From http://seeexq.com/screenshots/1081.%20V%20smertelnoi%20opasnosti.jpg

And that this review can descend into this sort of talk really drives home a sobering point into my heart that this was an attempt to help humanity, exemplified by the final scene of Seagal talking about protecting the environment to a video montage of appropriate scenes, and it is unbearable to put up with and insulting to the environmental cause instead. The awful fact is that, nearly twenty years on where environmental concerns are the same and this sort of campaigning by Hollywood actors is still prominent, the attempts by these icons and celebrities to come to us the viewer and spread words of wisdom to improve ourselves is patronising and hypocritical. This month I have encountered on YouTube a subversion of recent campaign by Hollywood stars like Julianne Moore and Jeremy Renner, pushing for tighter gun laws in the United States, with images of their work showing them blasting people full of holes and into viscera with firearms in violent actions scenes, deflating their words, face to camera in sombre black and white, with the judgemental ferocity of the hand of God.
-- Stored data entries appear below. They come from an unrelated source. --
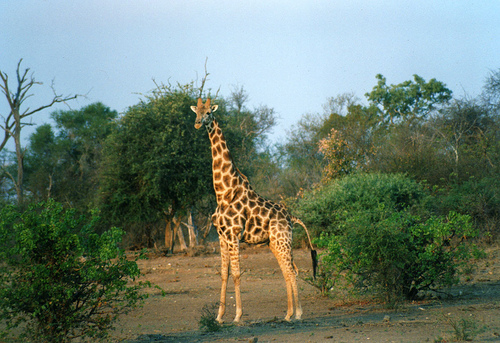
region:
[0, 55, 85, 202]
The tree is leafless.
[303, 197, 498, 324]
The bush is green.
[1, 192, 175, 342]
The bush is leafy.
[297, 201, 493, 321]
The bush is leafy.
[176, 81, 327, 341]
The giraffe is alert.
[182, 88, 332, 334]
The giraffe is tall.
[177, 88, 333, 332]
The giraffe is alone.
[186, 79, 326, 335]
The giraffe is brown and tan.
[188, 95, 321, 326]
Giraffe standing in the woods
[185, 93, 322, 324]
Brown and tan giraffe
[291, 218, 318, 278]
Giraffe tail with black hair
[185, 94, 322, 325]
Giraffe standing in the dirt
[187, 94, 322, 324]
Giraffe standing between bushes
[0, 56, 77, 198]
Two dead trees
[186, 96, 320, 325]
Tall giraffe standing outside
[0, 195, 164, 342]
Small tree with green leaves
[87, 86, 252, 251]
Dense tree with green leaves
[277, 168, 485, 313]
Smaller dense tree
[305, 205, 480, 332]
The bush is green.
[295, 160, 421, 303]
The bush is green.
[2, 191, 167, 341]
The bush is green.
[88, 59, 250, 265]
The tree is green.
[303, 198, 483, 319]
The bush is leafy.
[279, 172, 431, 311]
The bush is leafy.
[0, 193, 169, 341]
The bush is leafy.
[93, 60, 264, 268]
The tree is leafy.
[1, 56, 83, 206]
The tree is bare.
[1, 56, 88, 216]
The tree is leafless.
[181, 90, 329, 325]
giraffe standing in dirt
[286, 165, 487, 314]
bush in dirt with green leafs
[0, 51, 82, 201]
brown tree branches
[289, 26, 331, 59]
clear blue sky with light clouds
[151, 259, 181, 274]
small rocks in dirt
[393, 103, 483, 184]
several bushes and trees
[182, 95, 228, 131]
head of giraffe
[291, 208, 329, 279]
tail of giraffe with hair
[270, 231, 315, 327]
two back legs of giraffe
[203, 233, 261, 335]
two front legs of giraffe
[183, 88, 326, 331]
a big giraffe on a road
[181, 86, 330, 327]
giraffe is color brown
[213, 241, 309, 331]
legs of giraffe are long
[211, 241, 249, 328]
front legs of giraffe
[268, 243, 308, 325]
back legs of giraffe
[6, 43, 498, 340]
green trees around the giraffe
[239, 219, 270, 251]
belly of giraffe is bulky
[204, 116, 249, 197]
long neck of giraffe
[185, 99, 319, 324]
a giraffe standing in the dirt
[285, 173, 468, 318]
a bush in a field of dirt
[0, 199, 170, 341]
bush in a field of dirt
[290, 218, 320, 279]
a tail on a giraffe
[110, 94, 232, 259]
a tree in a field of dirt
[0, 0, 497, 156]
a clear blue sky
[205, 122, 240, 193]
a long neck on a giraffe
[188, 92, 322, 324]
a giraffe that is looking at the camera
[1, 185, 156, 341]
a lush green bush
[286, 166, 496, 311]
a lush green bush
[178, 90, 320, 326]
a giraffe that is standing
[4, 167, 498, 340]
a giraffe standing between two bushes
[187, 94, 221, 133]
the head of a giraffe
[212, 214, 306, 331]
the legs of a giraffe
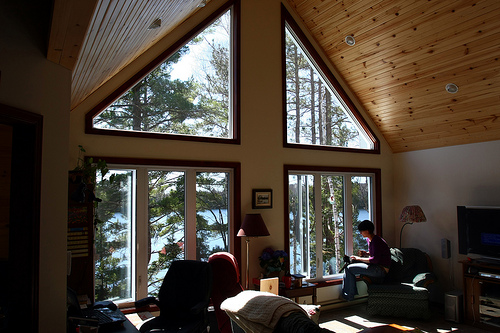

That their campaign is in response to the recent school shootings makes it no longer a laughing matter, and for all my jokes in this review, seeing Seagal campaign for environmental awareness through a bloody shootout in a home kitchen gives off the wrong message without the recent events being an influence. Action films, dismissed as mere brutality, can convey far more potent and effecting thoughts on morality, as can horror and other genre films, while these serious messages that are placed within them or in ‘important’ cinematic documents die the year after their releases in people’s minds. And Seagal didn’t learn from his mistake, dragging Harry Dean Stanton in the mire with him for Fire Down Below (1997), another environmental action film, and making himself look worse. No matter how good one’s intentions are, the folly of men is that they both let their egos affect the ideas and that they try to turn them into action films lacking even a really engaging story to begin with.